#### What you will do
For each line in the data below that has the word "exhibits", copy that line.

------ Source data ------

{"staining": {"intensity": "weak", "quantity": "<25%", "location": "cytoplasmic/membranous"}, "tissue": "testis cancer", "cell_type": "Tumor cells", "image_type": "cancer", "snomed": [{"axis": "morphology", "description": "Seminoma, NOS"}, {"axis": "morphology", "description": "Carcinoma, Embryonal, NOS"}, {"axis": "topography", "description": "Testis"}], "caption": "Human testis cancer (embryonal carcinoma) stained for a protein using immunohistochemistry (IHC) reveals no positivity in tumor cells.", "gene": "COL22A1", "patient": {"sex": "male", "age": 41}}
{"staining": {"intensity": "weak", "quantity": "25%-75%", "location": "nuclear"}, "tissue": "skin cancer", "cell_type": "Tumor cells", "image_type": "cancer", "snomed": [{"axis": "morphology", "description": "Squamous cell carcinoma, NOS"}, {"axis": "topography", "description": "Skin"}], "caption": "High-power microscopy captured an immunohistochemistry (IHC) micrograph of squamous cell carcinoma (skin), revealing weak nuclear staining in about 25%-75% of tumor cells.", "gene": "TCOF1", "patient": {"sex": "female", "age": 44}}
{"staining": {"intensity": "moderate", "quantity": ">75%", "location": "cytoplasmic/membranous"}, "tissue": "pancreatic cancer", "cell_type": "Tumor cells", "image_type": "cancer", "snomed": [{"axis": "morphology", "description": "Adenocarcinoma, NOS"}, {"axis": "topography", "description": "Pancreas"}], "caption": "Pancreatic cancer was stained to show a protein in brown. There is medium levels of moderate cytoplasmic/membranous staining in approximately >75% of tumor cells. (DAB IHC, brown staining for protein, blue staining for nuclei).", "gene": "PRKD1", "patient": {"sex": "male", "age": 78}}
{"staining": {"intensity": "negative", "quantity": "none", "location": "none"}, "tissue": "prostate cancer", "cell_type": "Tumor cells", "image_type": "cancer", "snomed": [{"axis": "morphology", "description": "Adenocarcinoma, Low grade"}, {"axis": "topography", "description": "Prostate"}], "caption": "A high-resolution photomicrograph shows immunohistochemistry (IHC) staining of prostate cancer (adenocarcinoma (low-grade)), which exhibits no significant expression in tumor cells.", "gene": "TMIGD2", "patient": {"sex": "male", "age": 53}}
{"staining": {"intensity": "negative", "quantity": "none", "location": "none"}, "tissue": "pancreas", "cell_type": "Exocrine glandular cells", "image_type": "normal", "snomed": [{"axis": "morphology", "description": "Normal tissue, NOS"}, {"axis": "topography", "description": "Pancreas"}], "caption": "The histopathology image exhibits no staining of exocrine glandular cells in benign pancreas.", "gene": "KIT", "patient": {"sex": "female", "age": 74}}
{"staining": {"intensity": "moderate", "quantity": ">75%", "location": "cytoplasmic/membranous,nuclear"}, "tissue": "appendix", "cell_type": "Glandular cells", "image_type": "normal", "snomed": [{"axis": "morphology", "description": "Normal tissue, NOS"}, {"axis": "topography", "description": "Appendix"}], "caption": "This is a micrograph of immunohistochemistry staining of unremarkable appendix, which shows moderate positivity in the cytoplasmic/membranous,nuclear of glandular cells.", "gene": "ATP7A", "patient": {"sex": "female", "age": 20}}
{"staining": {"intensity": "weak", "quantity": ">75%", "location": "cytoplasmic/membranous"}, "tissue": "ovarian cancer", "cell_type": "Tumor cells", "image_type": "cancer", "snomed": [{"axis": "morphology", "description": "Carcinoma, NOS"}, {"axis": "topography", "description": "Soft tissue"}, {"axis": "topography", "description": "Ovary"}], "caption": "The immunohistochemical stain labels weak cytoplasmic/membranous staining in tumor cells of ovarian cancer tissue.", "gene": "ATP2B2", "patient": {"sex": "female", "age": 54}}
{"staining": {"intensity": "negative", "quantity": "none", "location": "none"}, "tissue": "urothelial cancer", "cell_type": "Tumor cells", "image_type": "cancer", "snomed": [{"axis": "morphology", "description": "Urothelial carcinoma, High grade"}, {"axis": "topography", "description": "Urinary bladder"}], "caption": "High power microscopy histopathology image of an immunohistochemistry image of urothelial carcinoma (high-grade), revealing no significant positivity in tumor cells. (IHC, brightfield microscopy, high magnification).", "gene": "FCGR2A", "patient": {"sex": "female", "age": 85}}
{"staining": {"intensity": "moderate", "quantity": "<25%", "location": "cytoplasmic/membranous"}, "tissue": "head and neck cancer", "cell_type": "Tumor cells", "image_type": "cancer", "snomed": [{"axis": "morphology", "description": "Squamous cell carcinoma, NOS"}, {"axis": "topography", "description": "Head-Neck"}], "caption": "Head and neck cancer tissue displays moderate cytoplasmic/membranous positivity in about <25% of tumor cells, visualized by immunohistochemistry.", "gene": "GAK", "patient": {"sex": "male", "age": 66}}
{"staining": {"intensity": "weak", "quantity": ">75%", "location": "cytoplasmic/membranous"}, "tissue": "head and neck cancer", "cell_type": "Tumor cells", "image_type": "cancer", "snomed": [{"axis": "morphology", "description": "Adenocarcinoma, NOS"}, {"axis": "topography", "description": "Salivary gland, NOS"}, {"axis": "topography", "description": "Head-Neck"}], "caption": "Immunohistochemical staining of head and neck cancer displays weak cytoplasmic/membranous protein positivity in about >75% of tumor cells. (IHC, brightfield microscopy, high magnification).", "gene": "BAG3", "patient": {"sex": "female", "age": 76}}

------

#### Completed task
{"staining": {"intensity": "negative", "quantity": "none", "location": "none"}, "tissue": "prostate cancer", "cell_type": "Tumor cells", "image_type": "cancer", "snomed": [{"axis": "morphology", "description": "Adenocarcinoma, Low grade"}, {"axis": "topography", "description": "Prostate"}], "caption": "A high-resolution photomicrograph shows immunohistochemistry (IHC) staining of prostate cancer (adenocarcinoma (low-grade)), which exhibits no significant expression in tumor cells.", "gene": "TMIGD2", "patient": {"sex": "male", "age": 53}}
{"staining": {"intensity": "negative", "quantity": "none", "location": "none"}, "tissue": "pancreas", "cell_type": "Exocrine glandular cells", "image_type": "normal", "snomed": [{"axis": "morphology", "description": "Normal tissue, NOS"}, {"axis": "topography", "description": "Pancreas"}], "caption": "The histopathology image exhibits no staining of exocrine glandular cells in benign pancreas.", "gene": "KIT", "patient": {"sex": "female", "age": 74}}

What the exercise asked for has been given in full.